**Stored data**:
☆ ☆ ☆ ☆ ☆ ☆ ☆
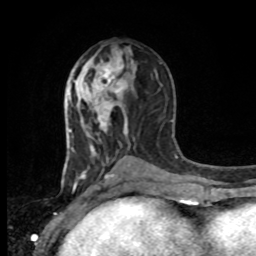
Breast MRI, one axial slice. Slice 45 of 80 in the series (ordered by position). Cropped to one breast. Dynamic contrast-enhanced series, time point 2 of 8 at this slice position (early post-contrast). 1.5 T. TE 4.2 ms, TR 7 ms. 2 mm slice thickness. 256 × 256 image matrix, field of view 165 × 165 mm. Female patient.
Structures marked on this image (semi-automatically segmented with operator editing):
- enhancing-tissue mask used for the functional tumour volume (all voxels passing the contrast-enhancement thresholds inside the analysis volume; usually the tumour): bounding box [x1, y1, x2, y2] px = [88, 52, 125, 108]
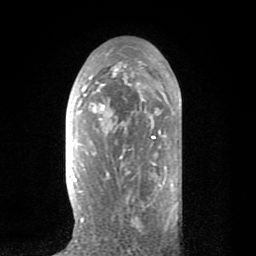
Breast MRI (dynamic contrast-enhanced), one axial slice; position 42 of 80 along the scan axis; cropped to one breast; dynamic contrast-enhanced series, time point 2 of 8 at this slice position (early post-contrast); 1.5 T; TE 2.6 ms, TR 6.1 ms; 2 mm slice thickness; 256 × 256 image matrix. Female patient.
Annotated regions visible in this slice (semi-automatically segmented with operator editing):
- enhancing-tissue mask used for the functional tumour volume (all voxels passing the contrast-enhancement thresholds inside the analysis volume; usually the tumour): bounding box <71,58,165,222> (left, top, right, bottom; pixels)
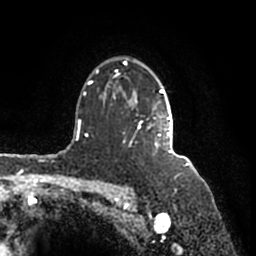
Breast MRI (dynamic contrast-enhanced), one axial slice; slice 123 of 200 in the series (ordered by position); cropped to one breast; dynamic contrast-enhanced series, time point 2 of 7 at this slice position (early post-contrast); 1.5 T; TE 2.2 ms, TR 4.6 ms; 0.8 mm slice thickness; 256 × 256 image matrix. Female patient.
Outlined on this slice (semi-automatically segmented with operator editing):
- enhancing-tissue mask used for the functional tumour volume (all voxels passing the contrast-enhancement thresholds inside the analysis volume; usually the tumour): box from (x=90, y=60) to (x=172, y=157) px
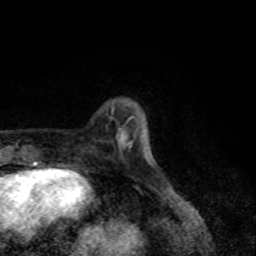
Breast MRI, one axial slice; slice 21 of 80 in the series (ordered by position); cropped to one breast; dynamic contrast-enhanced series, time point 2 of 8 at this slice position (early post-contrast); 1.5 T; TE 4.2 ms, TR 7 ms; 256 × 256 image matrix, field of view 155 × 155 mm. Female patient.
Structures marked on this image (semi-automatically segmented with operator editing):
- enhancing-tissue mask used for the functional tumour volume (all voxels passing the contrast-enhancement thresholds inside the analysis volume; usually the tumour): bounding box (x1, y1, x2, y2) in pixels: (121, 135, 126, 144)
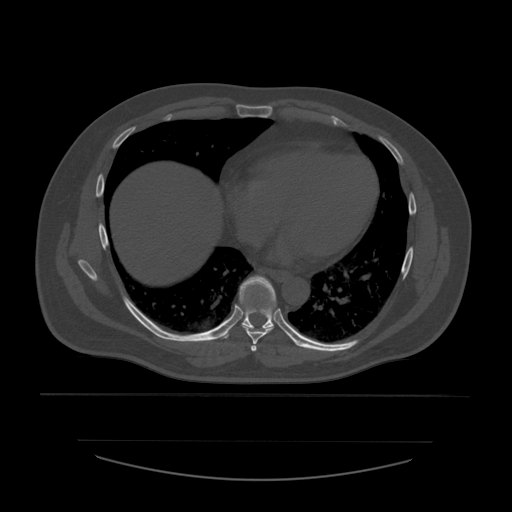
CT including the spine, one axial slice; 120 kVp; bone window (W 1800 / L 400 HU); 1.25 mm slice thickness; 512 × 512 image matrix, field of view 441 × 441 mm. Patient age 44 years. Case-level facts recorded for this patient, not image findings: primary cancer: soft tissue sarcoma.
Structures marked on this image (semi-automatic segmentation, software-assisted and operator-edited):
- T6 vertebra: bounding box (x1, y1, x2, y2) in pixels: (251, 344, 257, 353)
- T7 vertebra: (242, 312, 274, 345)
- T8 vertebra: (223, 276, 277, 339)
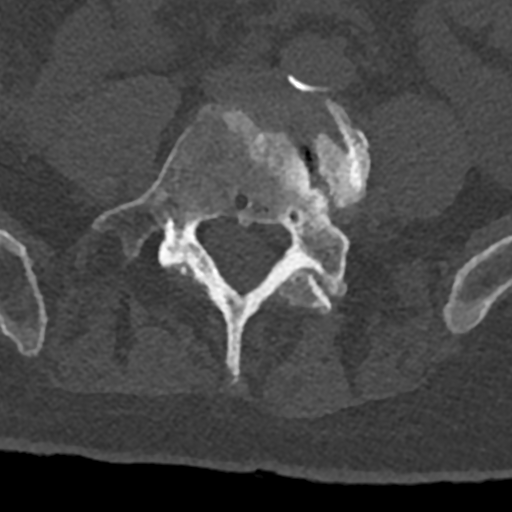
CT including the spine, one axial slice; slice 215 of 797 in the series (ordered by position); 120 kVp; bone window (W 1800 / L 400 HU); 0.5 mm slice thickness; 512 × 512 image matrix, field of view 160 × 160 mm. Male patient, age 74 years. Case-level facts recorded for this patient, not image findings: primary cancer: renal.
Structures marked on this image (semi-automatic segmentation, software-assisted and operator-edited):
- L4 vertebra: bounding box (x1, y1, x2, y2) in pixels: (174, 88, 371, 314)
- L5 vertebra: (93, 106, 348, 374)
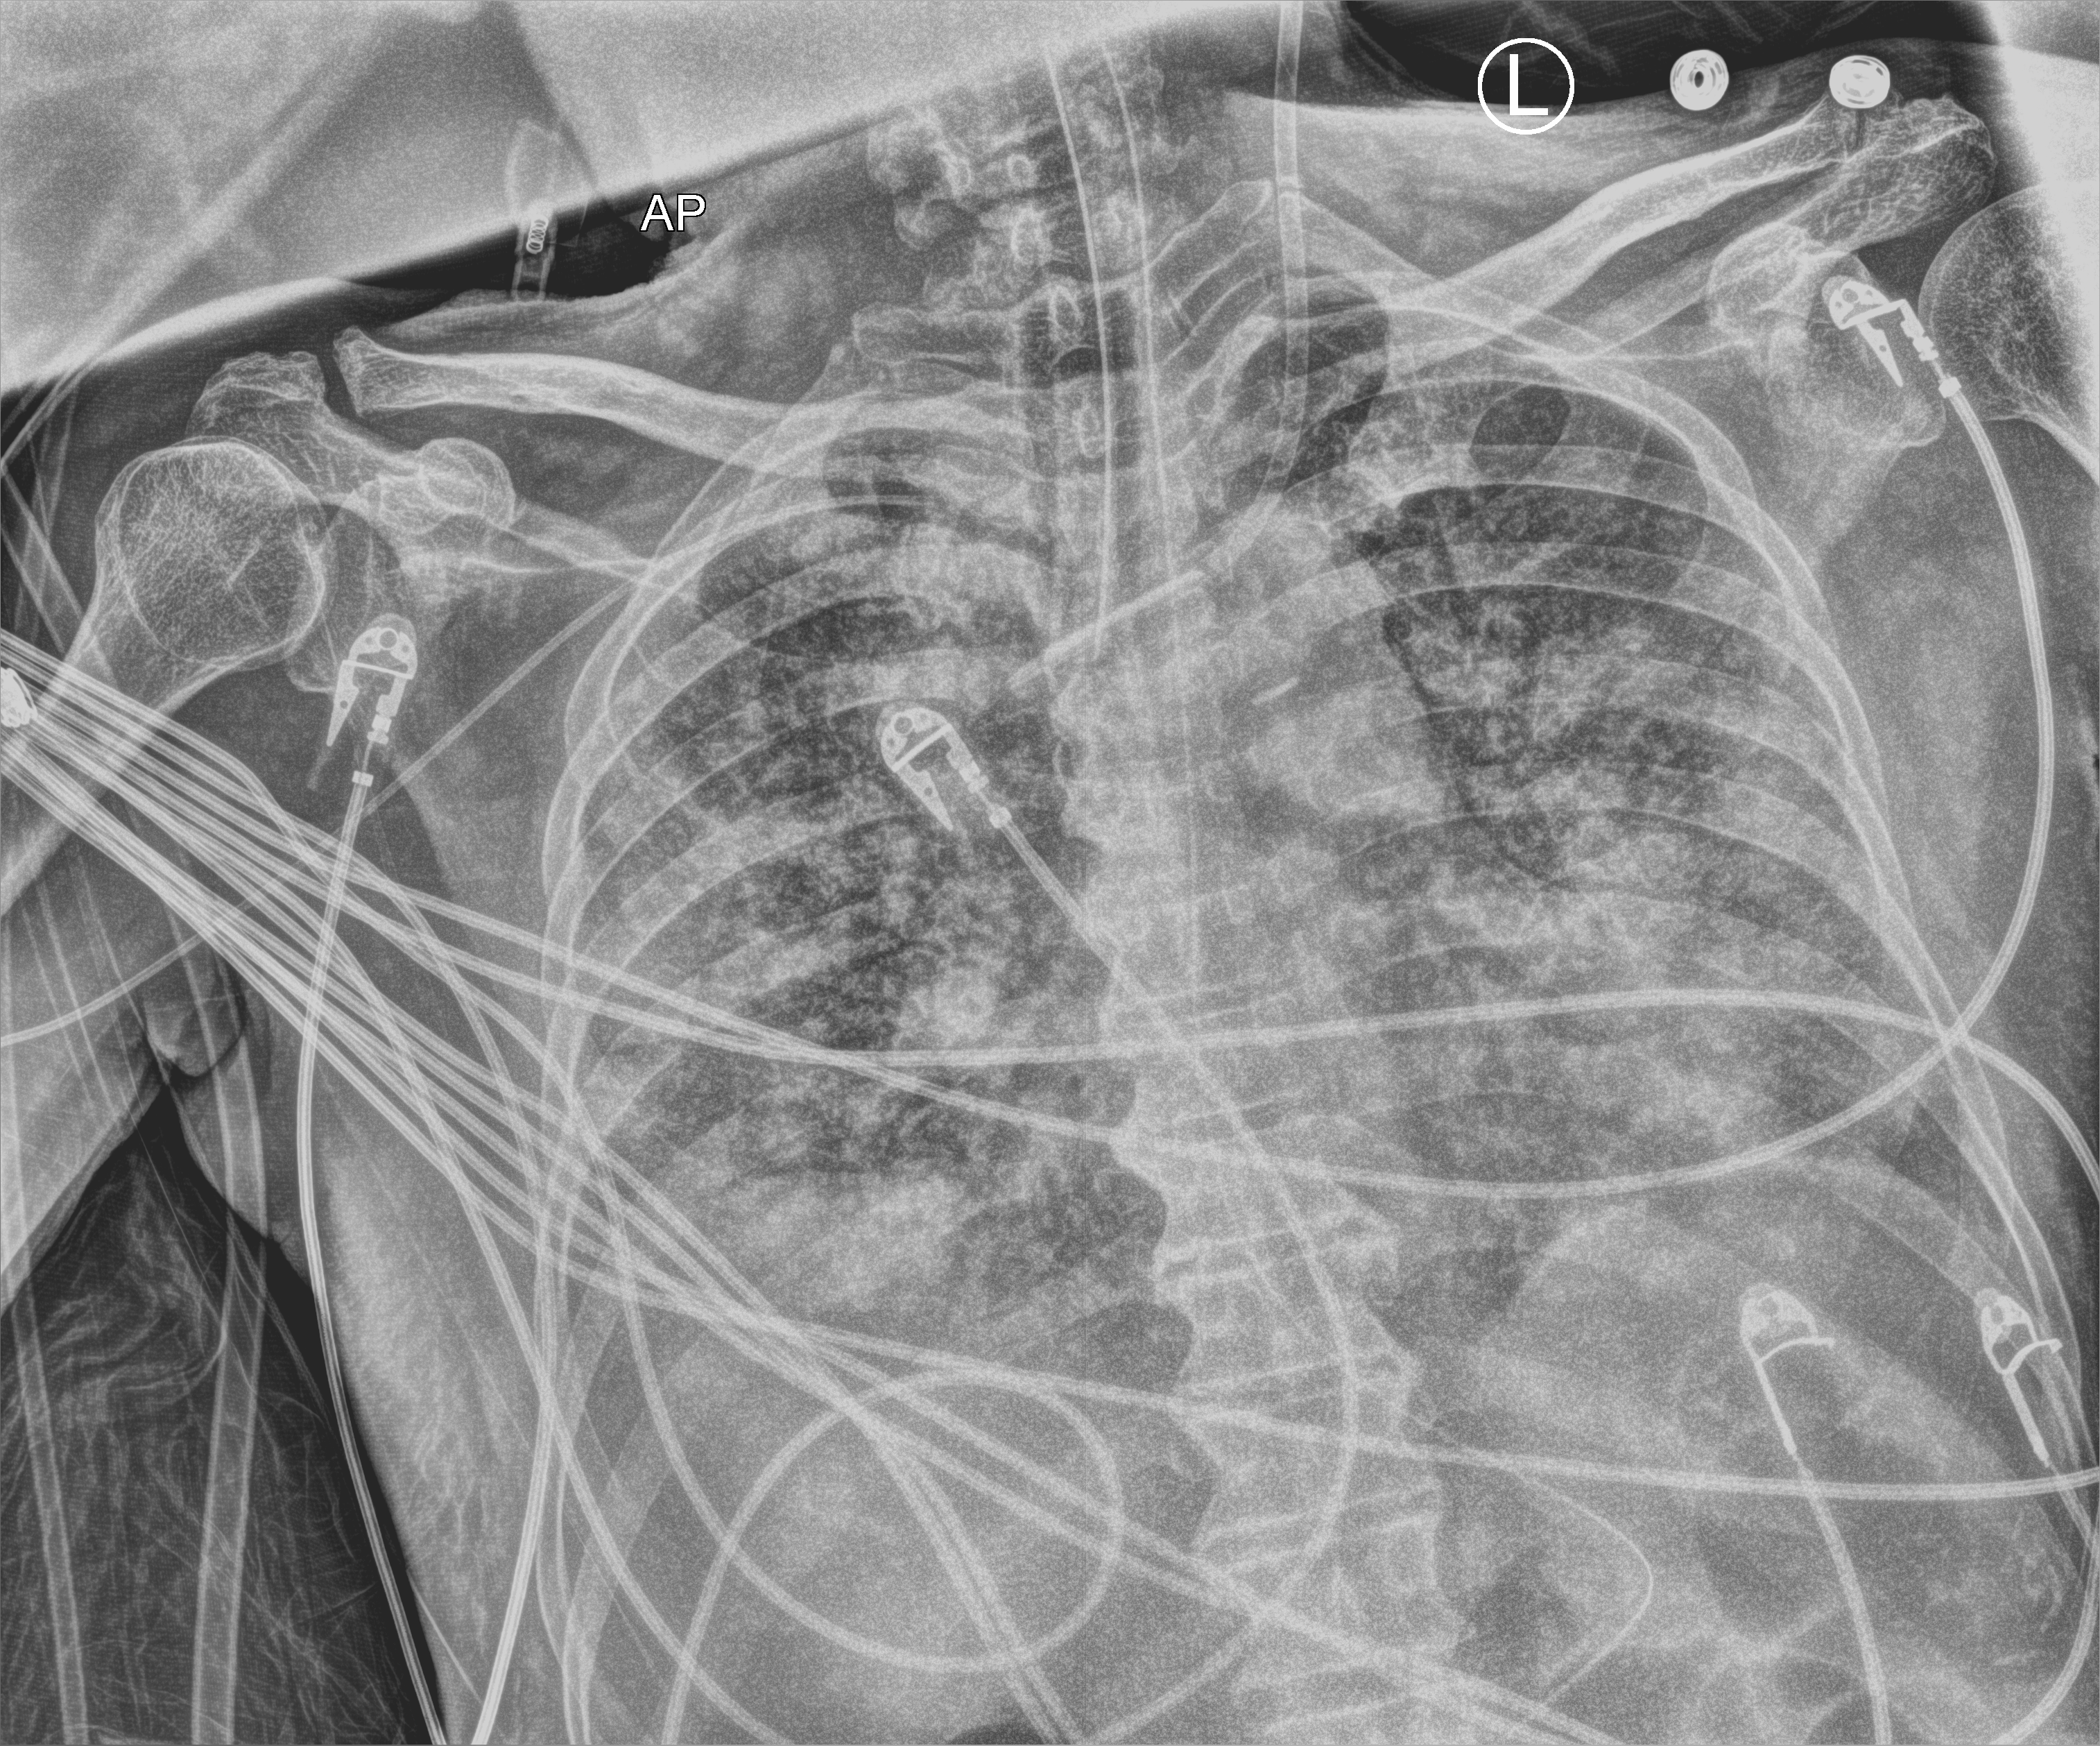
Chest X-ray (portable), anteroposterior (AP) projection. Male patient hospitalised with COVID-19, age 60–74 years.
Admission-level facts for this patient (not findings on this image; timing relative to this image not recorded): smoking status (admission record): never; COPD (admission record): no; diabetes (admission record): no.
☆ ☆ ☆ ☆ ☆ ☆ ☆
**Exercise aim**: Output an exact copy of the lines from the one with "- L5 vertebra: (93, 106, 348, 374)" through the closing line of the records, inclusive, without any images.

**Expected answer**:
- L5 vertebra: (93, 106, 348, 374)
Chest X-ray (portable), anteroposterior (AP) projection. Male patient hospitalised with COVID-19, age 60–74 years.
Admission-level facts for this patient (not findings on this image; timing relative to this image not recorded): smoking status (admission record): never; COPD (admission record): no; diabetes (admission record): no.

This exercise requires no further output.